The 2017 upgrade Segwit made it 75% cheaper to store data with this function, while the 2021 upgrade Taproot made it around 10% cheaper and easier to store this data in single transactions (as opposed to spreading it among multiple ones), according to Bitcoin core developer Peter Todd.
As a result, anyone can now store as much data as they like with this function as long as they’re willing to pay for it and the total block size remains under 4MB.
That's where Ordinals comes in. It’s still basically a bit of a workaround, but it provides a new way to store NFTs on the Bitcoin blockchain now that it's easier and cheaper to store larger amounts of data.
There are two things that stand out when it comes to Ordinals NFTs. First, they are comprised entirely of on-chain data. This means the actual image for the NFT itself is stored on the blockchain, instead of simply linking to some image that’s stored on an external website. This matches only a select few NFTs on Ethereum, as the vast majority link to external sites.
Swedish researcher (and former Arcane Assets CIO) Eric Wall estimates that storing fully on-chain NFTs is now seven times cheaper on Bitcoin than on Ethereum.
The second standout is that NFTs are connected with individual satoshis. That's different from Ethereum, where NFTs are more natively supported and each one has its own token.

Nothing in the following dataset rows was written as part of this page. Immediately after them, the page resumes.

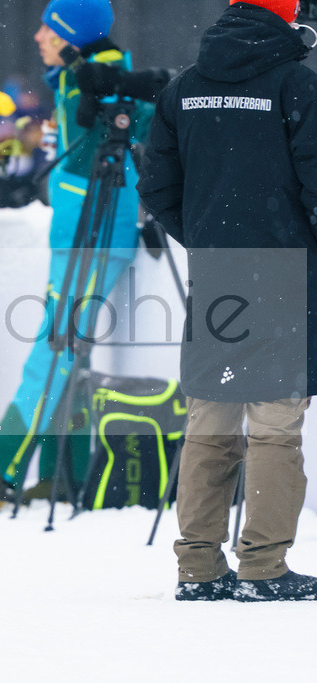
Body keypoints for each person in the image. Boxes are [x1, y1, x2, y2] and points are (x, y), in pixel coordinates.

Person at [138, 0, 317, 601]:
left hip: (218, 274)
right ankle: (262, 567)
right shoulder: (296, 83)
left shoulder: (185, 87)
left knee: (210, 420)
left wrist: (212, 238)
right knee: (274, 427)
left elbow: (158, 185)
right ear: (287, 15)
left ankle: (198, 566)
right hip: (286, 270)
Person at [0, 0, 149, 511]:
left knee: (53, 350)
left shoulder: (100, 82)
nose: (37, 36)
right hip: (82, 230)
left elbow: (126, 140)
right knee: (67, 352)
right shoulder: (75, 79)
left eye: (48, 29)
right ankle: (65, 472)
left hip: (92, 234)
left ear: (70, 36)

It can get complicated, though. Bitcoins are fungible, meaning each one can be used interchangeably and the only way to separate them is through the complex system of transaction inputs and outputs. Ordinals basically set out to find a way to make fungible Bitcoin non-fungible, and to do that, it decided on a shared logic with the project giving every satoshi a number based on the order in which it was mined. It uses that numbering system, and a few other details, to maintain continuity for the NFTs.
None of this is natively supported by Bitcoin software, and if Ordinals NFT holders aren’t careful, they might accidentally spend their NFTs on transaction fees, as Dennis Porto, general partner at Huat Ventures, noted in a blog post.
What are people using Ordinals for?
With a new tool for creating NFTs on Bitcoin, enthusiasts have already started getting creative with all the possibilities.
Someone paid about $2 a pop to mint a copy of the 100 Ether Rocks — one of the oldest Ethereum NFT projects — on Bitcoin. As Porto noted, each individual NFT has to be minted in its own transaction for its own fee, unlike Ethereum where many NFTs can be minted in one go. You can even see the larger transactions filling up the block they’re contained in.
Wall — and an engineer called Rijndael — took this one step further by mining one of the Trump NFT images onto Bitcoin. Rijndael then transferred it onto a satscard, a device that lets you store and transport Bitcoin like it was a gift card. He noted that the satoshi associated with the NFT was mined in 2009, potentially giving it a bonus attribute.
Other Ordinals NFTs include the Nyan Cat meme, pictures of AI-generated Bitcoin clocks, Rare Pepes cards, Bored Apes and the original dogecoin meme. But so far, these are all unofficial.